Pushing the Purim Spiel Envelope at Jewish Museum Ball
Sparkling and irreverent does not begin to describe the Jewish Museum’s 29th Annual Purim Ball at which more than 700 guests — with credentials in the arts, fashion, philanthropy and entertainment — mingled at the Armory which was decorated with thousands of bathed-in-purple light shimmering miniature mirrors suspended overhead…helped raise $2 million.
Claudia Gould, the museum’s Helen Goldsmith Menschel director, introduced museum chairman emeritus Morris Offit, and Meyer Sulzberger Award recipients — still working-at-96 president of Eugene M. Grant & Company LLC real estate investment and development firm, and philanthropist Eugene Grant and his wife Emily Grant. Among Grant’s life philosophy gems: “Give love…help all forms of Jewish community organizational life” and “give thanks for a treasured productive life as an American Jew in this goldene medineh (golden land).”
Karen Leon
Touting Purim Ball honoree photographer, artist, filmmaker Laurie Simmons — subject of an upcoming Jewish Museum exhibition opening March 13 — Gould informed that the early Simmons film short showing skimpily clothed underwater female swimmers — Simmons with camera included — was shot in Queens College’s swimming pool. Gould also revealed that when it came to choosing the evening’s Purimspieler–it was Simmons’ daughter Lena Dunham — creator and star of HBO series “Girls” and herself a 2013 Purim Ball Museum honoree who,“coming to the rescue,” suggested Senior Art Critic for New York Magazine Jerry Saltz.

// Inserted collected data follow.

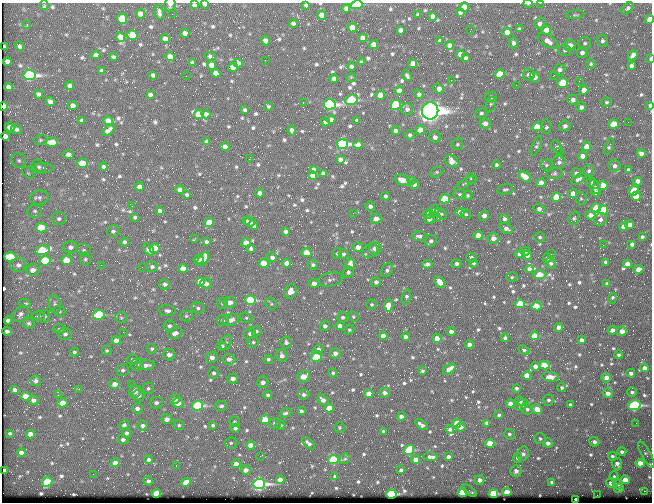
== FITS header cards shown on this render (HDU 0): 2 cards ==
NAXIS1  =                  650 / Width of table row in bytes
NAXIS2  =                  500 / Number of rows in table

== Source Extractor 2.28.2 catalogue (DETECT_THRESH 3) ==
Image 650 x 500 px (HDU 0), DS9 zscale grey, 1 PNG px = 1 image px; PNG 654 x 504 px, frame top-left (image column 1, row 500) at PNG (2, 3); each listed source drawn as its Kron ellipse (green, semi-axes under 4 px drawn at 4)
Background 361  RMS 1.4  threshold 4.3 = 3 sigma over >= 5 px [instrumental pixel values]
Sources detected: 782; of the 782, the 500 brightest by FLUX_AUTO listed and drawn (282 fainter detections omitted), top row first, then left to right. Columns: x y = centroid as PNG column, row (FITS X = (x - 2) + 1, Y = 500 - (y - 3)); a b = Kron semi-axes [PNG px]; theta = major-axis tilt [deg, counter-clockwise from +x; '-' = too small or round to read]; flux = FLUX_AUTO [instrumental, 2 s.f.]
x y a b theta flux
528 3 5 2 - 350
540 3 2 2 - 350
170 4 7 5 80 340
205 4 4 3 - 250
44 5 4 3 - 170
194 5 4 4 - 200
306 5 3 3 - 150
357 5 6 4 13 4800
464 7 4 4 - 1200
346 8 4 4 - 330
627 8 7 4 44 280
159 12 7 3 -83 350
460 13 4 3 - 230
140 14 5 4 - 630
172 14 2 2 - 440
322 15 4 4 - 780
418 15 3 3 - 190
575 15 9 4 5 160
432 16 4 4 - 400
122 19 5 5 - 3100
649 19 4 4 - 870
293 23 4 4 - 300
540 23 6 5 - 430
27 24 2 2 - 160
352 28 4 4 - 1200
471 29 2 2 - 160
519 29 4 4 - 220
400 30 4 3 - 290
546 30 4 4 - 1500
507 32 4 4 - 730
185 33 4 4 - 550
132 35 5 5 - 2400
120 37 5 4 - 850
363 38 4 4 - 550
165 39 4 4 - 620
440 40 3 3 - 160
265 41 5 4 - 430
548 41 11 6 -32 680
602 41 6 5 - 220
513 43 5 4 - 290
585 43 6 6 - 210
374 44 4 4 - 800
450 45 4 4 - 460
19 46 4 3 - 170
570 46 6 5 - 730
3 47 4 3 - 390
565 50 6 5 - 190
582 53 5 5 - 380
460 54 4 4 - 800
96 55 4 4 - 260
633 55 6 4 47 510
210 56 6 3 -16 240
113 57 4 3 - 160
170 57 5 4 - 730
466 58 4 3 - 190
650 59 3 2 - 170
265 60 2 2 - 210
7 61 4 4 - 380
192 62 4 3 - 170
361 62 3 3 - 170
238 63 4 4 - 330
413 64 4 4 - 790
591 64 5 4 - 160
211 65 4 4 - 710
631 66 4 4 - 310
233 67 5 4 - 770
351 67 4 4 - 310
560 70 5 5 - 370
101 71 4 3 - 250
216 73 4 4 - 670
500 74 5 4 - 2800
30 75 6 5 - 25000
153 75 4 4 - 230
529 75 6 5 - 550
186 76 2 2 - 220
407 76 6 4 -54 230
553 76 3 2 - 150
535 77 5 5 - 450
351 78 4 4 - 150
334 79 4 4 - 460
451 80 2 2 - 1000
579 81 3 2 - 180
563 83 5 5 - 4600
516 85 2 2 - 300
70 86 4 4 - 310
9 87 4 4 - 430
439 89 6 4 -36 670
584 90 5 4 - 820
399 91 4 4 - 600
38 94 4 3 - 250
419 94 5 4 - 220
150 95 4 3 - 260
380 95 5 4 - 1100
491 97 6 5 - 210
351 100 6 5 - 8800
573 100 5 5 - 470
50 102 4 4 - 410
606 102 5 4 - 160
303 103 3 2 - 830
330 104 6 5 - 21000
491 104 8 5 71 210
73 105 5 4 - 370
396 105 5 5 - 11000
650 105 3 3 - 200
3 106 4 3 - 2500
268 106 3 3 - 150
581 107 5 4 - 350
407 109 6 6 - 330
245 110 3 3 - 170
430 111 9 8 - 110000
481 113 6 5 - 220
199 114 5 4 - 1800
206 114 4 4 - 360
331 120 4 4 - 450
357 120 4 3 - 210
82 121 4 3 - 280
108 121 4 4 - 600
325 122 4 4 - 340
628 122 2 2 - 340
485 124 5 5 - 600
613 124 5 4 - 1700
546 126 7 5 -87 230
565 126 6 5 - 310
10 127 5 4 - 430
537 127 5 4 - 1400
17 129 5 5 - 240
108 130 7 4 40 490
291 130 5 3 - 280
420 130 4 4 - 1300
396 131 4 4 - 380
410 135 5 5 - 240
5 136 4 4 - 380
435 137 6 5 - 380
40 140 6 5 - 160
207 141 4 4 - 290
52 142 6 4 -2 1800
342 144 5 5 - 19000
457 144 6 6 - 180
358 145 4 4 - 670
536 146 11 4 67 200
609 146 9 4 67 170
225 147 4 4 - 570
557 147 7 5 -63 360
587 147 4 4 - 1400
559 152 2 2 - 380
641 153 4 4 - 460
69 155 5 4 - 370
582 156 4 4 - 640
249 159 3 2 - 1400
340 159 4 4 - 380
19 160 8 7 - 310
452 161 7 5 -39 1300
559 162 7 6 - 320
82 163 5 4 - 3300
496 165 4 4 - 190
546 165 6 5 - 200
614 166 6 5 - 380
39 167 7 6 - 250
103 167 4 4 - 200
44 168 10 5 -2 270
313 170 4 4 - 270
628 170 4 3 - 160
589 171 6 5 - 210
437 172 7 5 26 190
28 173 7 4 -44 170
323 173 4 4 - 290
554 173 8 5 16 210
576 173 5 5 - 310
313 176 4 4 - 930
525 177 7 5 -37 1500
471 179 5 5 - 160
579 179 8 4 36 340
402 180 8 5 -21 1200
411 180 3 3 - 170
638 181 4 4 - 560
591 182 5 4 - 200
464 183 11 4 33 190
541 183 5 4 - 650
414 184 5 4 - 610
603 185 4 4 - 1200
140 187 4 4 - 670
595 187 7 4 -70 590
505 189 8 5 12 190
180 190 4 4 - 400
633 190 5 4 - 2100
596 192 5 4 - 360
260 193 4 4 - 610
573 193 4 4 - 690
459 194 6 5 - 170
187 195 3 3 - 190
468 195 5 4 - 180
385 196 4 4 - 220
636 196 5 4 - 2400
39 197 9 7 10 380
556 197 5 4 - 2000
445 199 5 4 - 3400
581 199 6 5 - 180
132 206 2 2 - 200
370 206 5 5 - 280
596 208 5 4 - 2200
539 209 6 5 - 430
434 210 5 5 - 200
603 210 5 4 - 2400
35 211 7 6 - 290
160 211 4 4 - 370
460 212 4 4 - 780
353 213 2 2 - 230
428 214 5 5 - 350
441 214 7 4 -38 180
466 214 5 4 - 170
590 215 5 4 - 580
484 216 5 4 - 690
135 217 4 3 - 160
438 218 3 2 - 190
574 218 7 5 70 190
59 219 7 6 - 280
376 219 5 5 - 750
429 219 5 5 - 320
504 219 5 4 - 300
600 219 7 6 - 350
246 221 4 3 - 250
209 222 5 4 - 1600
250 222 5 4 - 320
253 225 5 4 - 260
630 225 4 4 - 480
624 226 4 4 - 710
41 227 5 5 - 2600
506 228 7 4 -28 430
113 231 6 6 - 270
286 231 4 3 - 310
478 235 4 4 - 1000
419 236 7 5 1 360
540 237 5 5 - 190
642 237 4 3 - 180
195 238 3 2 - 320
493 238 6 5 - 710
431 241 6 5 - 290
124 242 5 4 - 240
206 242 4 4 - 190
246 243 5 4 - 950
632 244 4 4 - 370
603 245 2 2 - 460
70 247 7 6 - 430
358 247 5 5 - 800
155 248 5 4 - 2400
251 248 4 4 - 240
149 249 6 4 -52 530
375 249 6 6 - 730
42 250 7 5 14 6500
84 250 7 5 -16 220
370 251 8 6 39 390
525 251 5 4 - 260
307 253 5 4 - 1800
337 253 5 4 - 150
343 254 5 5 - 240
520 254 4 4 - 630
551 254 2 2 - 1100
527 255 5 4 - 400
10 257 6 4 -2 3400
272 257 5 5 - 350
471 257 5 5 - 260
547 258 4 4 - 270
85 259 6 5 - 190
203 259 7 4 57 1700
67 260 5 4 - 1700
198 260 5 4 - 290
45 261 5 5 - 4500
605 262 3 3 - 170
264 263 5 4 - 2000
287 263 4 4 - 770
456 263 5 4 - 280
474 263 5 4 - 190
551 263 5 5 - 250
350 264 6 5 - 1100
427 264 5 4 - 400
627 264 4 4 - 790
18 265 8 7 - 520
101 265 2 2 - 350
313 265 5 4 - 210
142 267 2 2 - 220
152 267 6 5 - 260
183 269 5 4 - 1400
529 269 4 4 - 340
638 269 5 4 - 1100
33 270 7 6 - 690
387 270 7 5 59 300
348 272 6 5 - 280
540 275 7 4 1 2200
512 277 5 4 - 160
330 280 12 7 11 410
200 281 5 4 - 870
376 282 5 5 - 340
440 282 7 4 -51 890
314 283 5 4 - 630
165 284 5 5 - 280
206 284 6 5 - 510
607 284 3 3 - 160
290 291 7 6 - 850
406 297 8 4 78 270
612 298 5 3 - 250
250 300 5 4 - 8100
230 302 6 5 - 750
25 303 6 3 -8 230
222 303 5 5 - 150
55 304 9 6 -81 340
271 304 6 5 - 180
372 304 5 5 - 160
520 304 5 4 - 4100
388 305 6 4 86 1400
536 306 5 4 - 2700
198 308 6 5 - 220
59 311 6 5 - 160
167 311 8 5 -7 330
20 314 9 6 40 390
99 315 6 5 - 5000
38 316 6 4 0 160
44 316 6 5 - 240
186 316 6 5 - 190
343 317 5 5 - 230
353 317 6 5 - 160
121 318 6 5 - 170
246 318 6 5 - 170
8 320 4 4 - 430
223 320 6 5 - 250
231 320 8 6 24 520
29 323 6 5 - 220
170 326 6 5 - 270
325 326 5 5 - 310
340 326 4 4 - 570
559 327 4 4 - 590
59 329 6 4 1 160
350 329 5 4 - 180
612 330 4 4 - 480
7 331 5 3 - 260
256 331 5 5 - 220
622 331 5 5 - 860
123 332 2 2 - 410
451 332 4 4 - 420
175 333 7 5 19 560
65 334 6 6 - 300
250 334 6 5 - 300
383 336 4 4 - 890
534 336 4 4 - 2900
406 337 4 4 - 480
437 338 4 4 - 1200
505 338 4 4 - 220
581 340 4 4 - 400
116 341 5 4 - 800
226 342 7 5 62 220
253 342 5 5 - 200
286 342 6 5 - 310
469 345 4 4 - 570
221 346 5 5 - 560
152 349 5 4 - 180
318 349 5 4 - 400
107 350 5 4 - 150
524 350 6 4 -27 190
74 352 4 4 - 160
335 353 5 5 - 500
169 355 6 5 - 530
619 355 4 4 - 180
282 356 6 5 - 490
212 357 6 5 - 520
316 357 6 5 - 3800
229 359 6 5 - 500
268 359 5 4 - 210
132 360 5 5 - 240
137 365 7 6 - 260
146 365 9 5 4 610
544 365 6 4 -13 1600
535 366 4 4 - 580
644 368 4 4 - 560
449 369 7 4 36 800
123 370 6 5 - 260
422 371 4 3 - 150
213 373 5 5 - 260
333 373 4 4 - 170
631 373 4 4 - 350
304 376 6 5 - 1600
527 376 4 4 - 1500
550 377 8 5 -6 710
233 378 5 5 - 520
606 378 5 4 - 600
36 381 5 5 - 300
263 382 6 5 - 480
115 384 5 4 - 720
131 385 3 2 - 180
562 387 5 4 - 180
148 388 5 5 - 210
516 388 4 3 - 220
79 389 3 2 - 150
15 390 4 4 - 300
135 391 6 5 - 620
632 392 5 4 - 250
385 393 5 5 - 370
608 393 5 4 - 570
369 394 4 4 - 1000
58 395 2 2 - 270
138 395 6 5 - 430
268 395 4 4 - 240
304 395 5 5 - 330
25 396 5 4 - 1400
175 399 5 4 - 430
33 400 5 4 - 350
323 400 6 4 -38 580
548 400 5 5 - 250
520 401 4 4 - 270
62 403 5 4 - 1300
156 403 6 6 - 330
178 403 5 5 - 950
510 404 4 4 - 550
522 405 7 5 30 360
570 405 4 3 - 170
634 405 6 4 12 16000
197 406 5 5 - 11000
221 406 6 5 - 240
137 408 5 5 - 370
329 408 4 4 - 1400
527 409 6 5 - 250
537 409 5 4 - 1100
301 411 4 4 - 280
285 413 6 4 20 260
499 415 3 3 - 240
401 416 4 3 - 340
167 419 5 5 - 500
265 420 5 4 - 2800
235 422 5 5 - 160
275 423 6 5 - 300
457 423 4 4 - 2000
487 423 4 4 - 320
636 423 2 2 - 170
124 425 5 4 - 250
179 425 5 5 - 170
213 425 4 4 - 180
281 425 5 5 - 200
421 425 7 3 -35 340
143 426 5 5 - 320
460 427 5 4 - 530
235 428 5 4 - 260
340 428 5 5 - 150
450 429 4 4 - 280
383 431 3 3 - 170
10 433 4 3 - 160
126 433 5 4 - 270
30 434 4 4 - 690
509 434 5 5 - 210
540 439 6 5 - 210
123 440 5 4 - 290
594 442 5 4 - 350
231 443 6 5 - 220
309 443 8 4 -40 360
490 443 4 4 - 1800
548 443 5 4 - 420
251 445 4 4 - 1100
409 450 5 4 - 5700
21 452 4 4 - 560
622 452 4 4 - 300
523 454 7 5 77 390
646 455 15 4 -61 400
260 456 2 2 - 650
612 456 4 4 - 190
431 457 7 4 -6 390
449 457 4 3 - 340
517 458 5 4 - 260
345 459 6 4 41 150
149 460 4 4 - 240
333 460 5 4 - 8000
416 460 4 4 - 1200
115 463 4 4 - 740
640 463 4 4 - 1300
236 464 4 4 - 750
617 464 6 5 - 460
176 466 3 2 - 220
4 470 4 3 - 700
246 470 5 4 - 570
401 470 4 3 - 240
516 471 6 5 - 440
93 474 2 2 - 260
614 476 5 4 - 160
335 477 4 3 - 320
280 480 4 4 - 720
479 480 5 4 - 550
625 480 4 4 - 1800
148 481 5 4 - 330
47 482 5 5 - 3900
186 482 5 4 - 1200
552 482 4 4 - 210
611 483 5 5 - 520
259 484 6 5 - 31000
618 484 5 5 - 320
619 489 5 4 - 180
469 490 8 3 -39 210
644 491 2 2 - 1700
462 492 4 4 - 5100
507 492 5 4 - 1600
156 493 5 4 - 3000
391 494 5 4 - 12000
493 494 5 4 - 7200
597 495 2 2 - 310
576 500 3 3 - 870
At the frame edge (FLAGS 8, measured only in part): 13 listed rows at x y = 528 3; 540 3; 170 4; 205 4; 44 5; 194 5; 357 5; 649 19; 3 47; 650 59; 650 105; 3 106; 640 463
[282 fainter detections neither listed nor drawn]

Introduced by Gould as “The Larry David of the art world [who] brings art history, Jewish history and his very, very unique sense of humor to the Purimspiel,” Saltz launched his spin with: “Hello Jew New York! or Boca Raton!, Scarsdale and Mamaroneck in the house! …Haifa! Happy Purim Jews and not Jews…We start with King Ahatzurus of 5th century Persia [a blow up photo of Donald Trump on a large screen] who 50 years ago tore down the Fontainebleau in Jerusalem [alternating photo montages of Koch Brothers, Herman Cain and others on screen].
Karen Leon
“The king is married to Queen Vashti” — [Sarah Palin] as onscreen pictures ran the gamut from an unclad Cher to a Kardashian derriere and, among others, Liz Taylor. “The king summons his wife] Vashti. She refused; she had a headache — a Jewish American princess — [oddly she’s not Jewish!]. They kill her. The king needs new wife. Enter Mordechai, a kind of Jewish busybody… activist….Isaac Mizrahi [a guest at the ball] speculated he might have been a gay designer… Esther wins the contest — it is the first intermarriage. Just think about it — the Queen of Persia being a Jew. Mordechai, dressed as Dame Edna, Haman (graggers!!!) suffered from speckle shmekel syndrome [Yiddish euphemism for the male member with accompanying medieval naked male organ images]. The king realizes that Haman is a scum anti-Semite…Esther tells the king she and Mordechai are Jewish…. Jews want the right to defend themselves. America arms the Jews, gives them weapons and the Six-Day War basically took place and the Jews won and that’s the reason you are here today and not enslaved.” During our light-hearted dinner chat, Saltz told me that his grandparents came from Estonia and that before this event he had never heard of Purim.
Among the evening’s masks, my favorites were the couple I dubbed “the cabbage heads.” More than 500 — mostly young — revelers were at the After Party.